Asimismo, el texto destaca que, en el caso de que los eventos deportivos no dispongan de partes autónomas --como ocurre en la Fórmula Uno-- se podrán insertar mensajes publicitarios "siempre que permitan seguir el desarrollo del acontecimiento".

En cuanto a las películas para televisión y programas informativos --excluidas las series, los seriales y los documentales-- se podrá emitir un anuncio por cada periodo previsto de treinta minutos. Para los programas infantiles, la disposición es la misma, si el programa dura más de treinta minutos.

TELE-VENTA Y PATROCINIO

El anteproyecto de ley mantiene el límite de 12 minutos de publicidad por cada hora, bajo el formato de anuncios y tele-venta.
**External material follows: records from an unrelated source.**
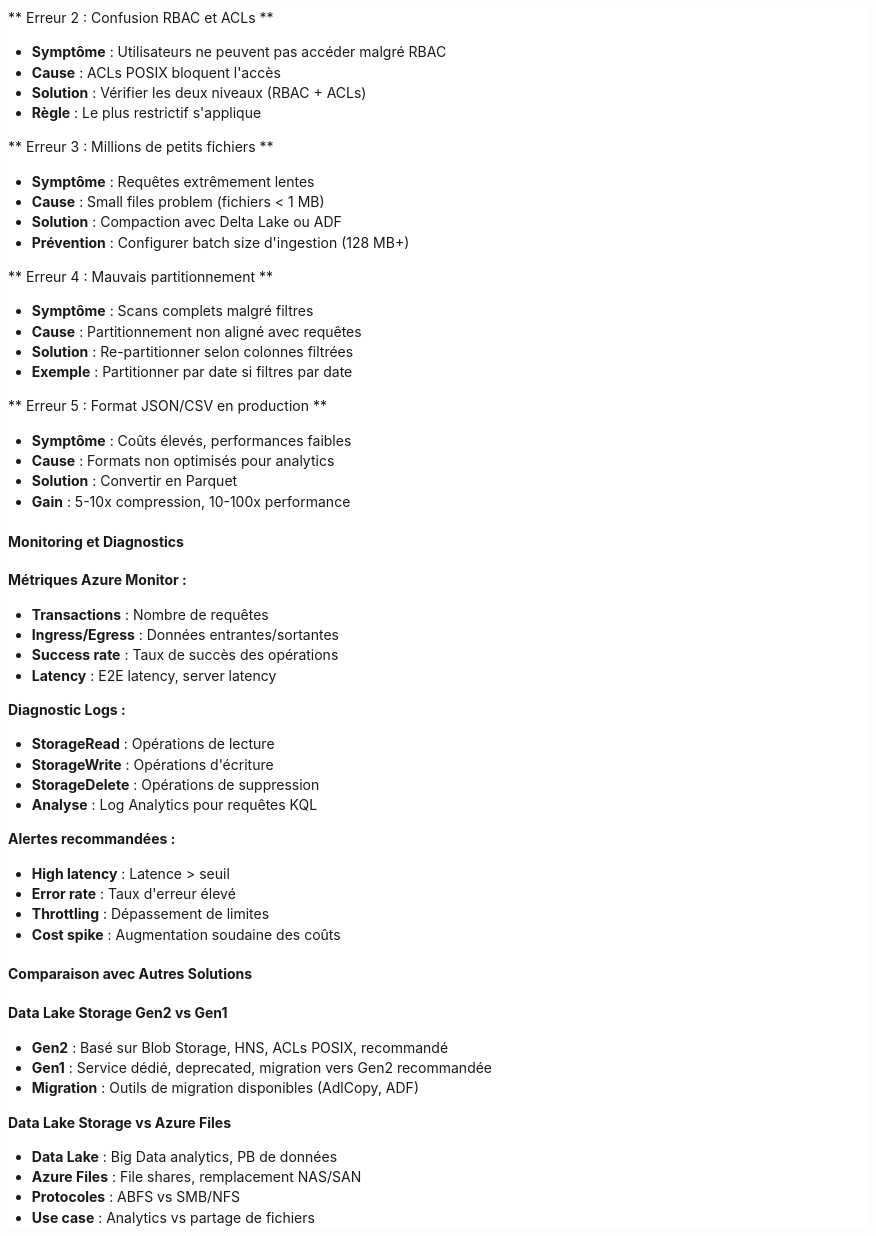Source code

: ** Erreur 2 : Confusion RBAC et ACLs **
- **Symptôme** : Utilisateurs ne peuvent pas accéder malgré RBAC
- **Cause** : ACLs POSIX bloquent l'accès
- **Solution** : Vérifier les deux niveaux (RBAC + ACLs)
- **Règle** : Le plus restrictif s'applique

** Erreur 3 : Millions de petits fichiers **
- **Symptôme** : Requêtes extrêmement lentes
- **Cause** : Small files problem (fichiers < 1 MB)
- **Solution** : Compaction avec Delta Lake ou ADF
- **Prévention** : Configurer batch size d'ingestion (128 MB+)

** Erreur 4 : Mauvais partitionnement **
- **Symptôme** : Scans complets malgré filtres
- **Cause** : Partitionnement non aligné avec requêtes
- **Solution** : Re-partitionner selon colonnes filtrées
- **Exemple** : Partitionner par date si filtres par date

** Erreur 5 : Format JSON/CSV en production **
- **Symptôme** : Coûts élevés, performances faibles
- **Cause** : Formats non optimisés pour analytics
- **Solution** : Convertir en Parquet
- **Gain** : 5-10x compression, 10-100x performance

#### Monitoring et Diagnostics

**Métriques Azure Monitor :**
- **Transactions** : Nombre de requêtes
- **Ingress/Egress** : Données entrantes/sortantes
- **Success rate** : Taux de succès des opérations
- **Latency** : E2E latency, server latency

**Diagnostic Logs :**
- **StorageRead** : Opérations de lecture
- **StorageWrite** : Opérations d'écriture
- **StorageDelete** : Opérations de suppression
- **Analyse** : Log Analytics pour requêtes KQL

**Alertes recommandées :**
- **High latency** : Latence > seuil
- **Error rate** : Taux d'erreur élevé
- **Throttling** : Dépassement de limites
- **Cost spike** : Augmentation soudaine des coûts

#### Comparaison avec Autres Solutions

**Data Lake Storage Gen2 vs Gen1**
- **Gen2** : Basé sur Blob Storage, HNS, ACLs POSIX, recommandé
- **Gen1** : Service dédié, deprecated, migration vers Gen2 recommandée
- **Migration** : Outils de migration disponibles (AdlCopy, ADF)

**Data Lake Storage vs Azure Files**
- **Data Lake** : Big Data analytics, PB de données
- **Azure Files** : File shares, remplacement NAS/SAN
- **Protocoles** : ABFS vs SMB/NFS
- **Use case** : Analytics vs partage de fichiers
El Gobierno excluye de este límite el patrocinio, la autopromoción y la telepromoción con una duración "claramente superior" a la de los anuncios y cuyo conjunto no supere los 12 minutos por hora.

En noviembre del año pasado, la Comisión Europea decidió llevar a España ante el Tribunal de Justicia de Luxemburgo (TUE) por no haber tomado, a su entender, medidas para evitar que las cadenas de televisión, tanto las públicas como las privadas, rebasen el límite de publicidad. Sus críticas estaban dirigidas principalmente al concepto de anuncio publicitario interpretado de manera "demasiado restringida" por España, en alusión a las telepromociones, teletiendas o publirreportajes.

Por otra parte, el documento del Gobierno limita acústicamente los anuncios en televisión en función del "nivel sonoro" del programa anterior al que fueron insertados. Además de esta restricción, pide que los citados anuncios estén "claramente diferenciados" de los programas mediante "mecanismos acústicos y ópticos".